The draw of cybernetics

The draw of cybernetics

I had a spare Audible credit so I listened to Dan Davies' new book about Stafford Beer a few weeks back. It chimed with some thoughts I've been having since listening to the last General Intellect Unit, which I've been listening to (on and off) since it started in 2017. (I could've sworn it was older than that!) I've been interested in cybernetics for years—I think possibly since I read Matt Webb talking about the anecdote in The Cybernetic Brain about using a pond to control a factory in 2011.

Something that brought into stark relief why I find it such a compelling way of looking at the world is (and I swear I'll get to the point soon and stop just linking to things) Leif Wenar's piece in Wired about the problems with Effective Altruism, Even The Mosquito Nets. Wenar's criticisms are all very valid and extremely sad, and I found myself feeling a vague despair at the possibility of much positive change bigger than that we can achieve interpersonally.

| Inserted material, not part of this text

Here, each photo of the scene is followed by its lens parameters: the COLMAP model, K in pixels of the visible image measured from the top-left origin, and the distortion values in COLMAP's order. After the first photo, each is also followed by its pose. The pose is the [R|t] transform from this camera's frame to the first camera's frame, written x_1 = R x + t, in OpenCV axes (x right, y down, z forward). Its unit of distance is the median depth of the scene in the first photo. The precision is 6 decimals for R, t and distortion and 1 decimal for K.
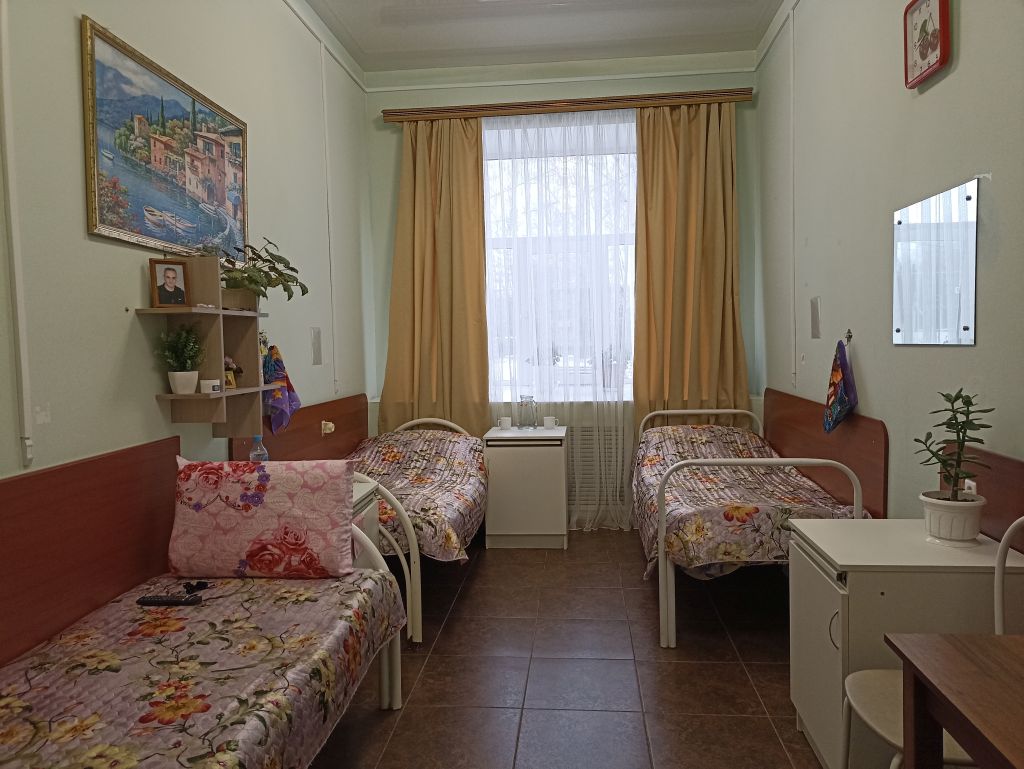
lens RADIAL K [[763.0, 0, 512.0], [0, 763.0, 384.5], [0, 0, 1]] dist [0.015974, 0.005184]
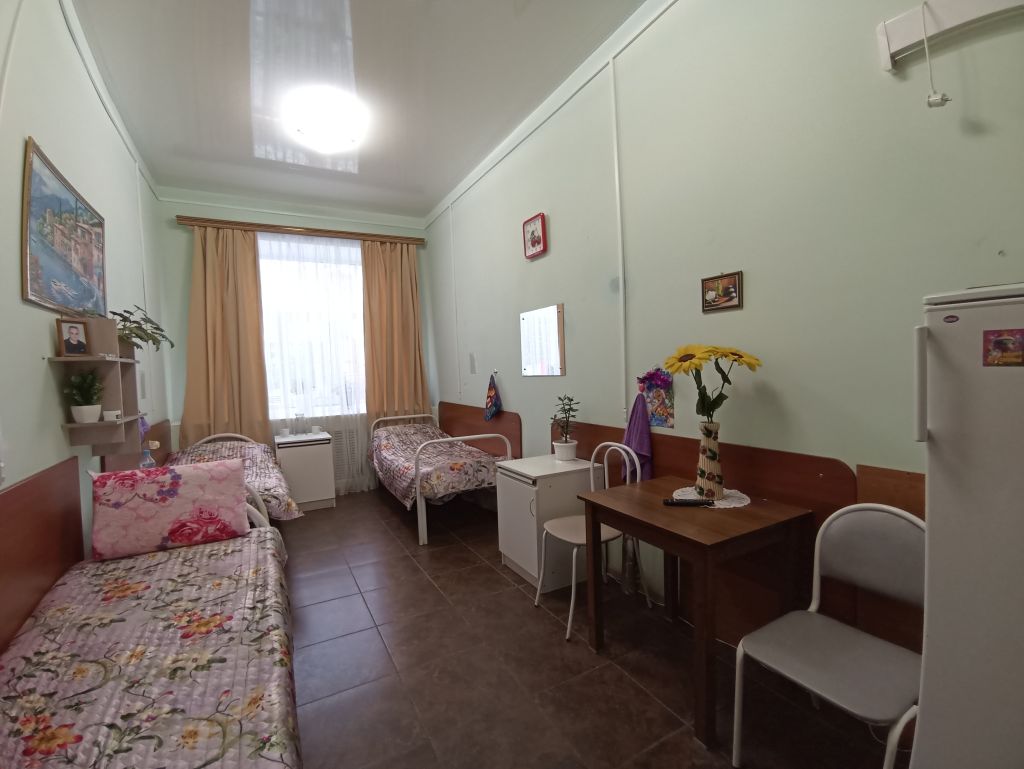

But then I remembered problem is not that no large-scale positive change is possible: the problem is that actions have second-order effects and unintended consequnces and they can and should be thought about and mitigated rather than just shrugged off or ignored. What better way to do this than to try and build systems in a way that accomodates them? Absent that accommodation, effective altruism is just a way for a bunch of California techno-hippies to poison African watercourses; as the man himself said, the purpose of the system is what it does.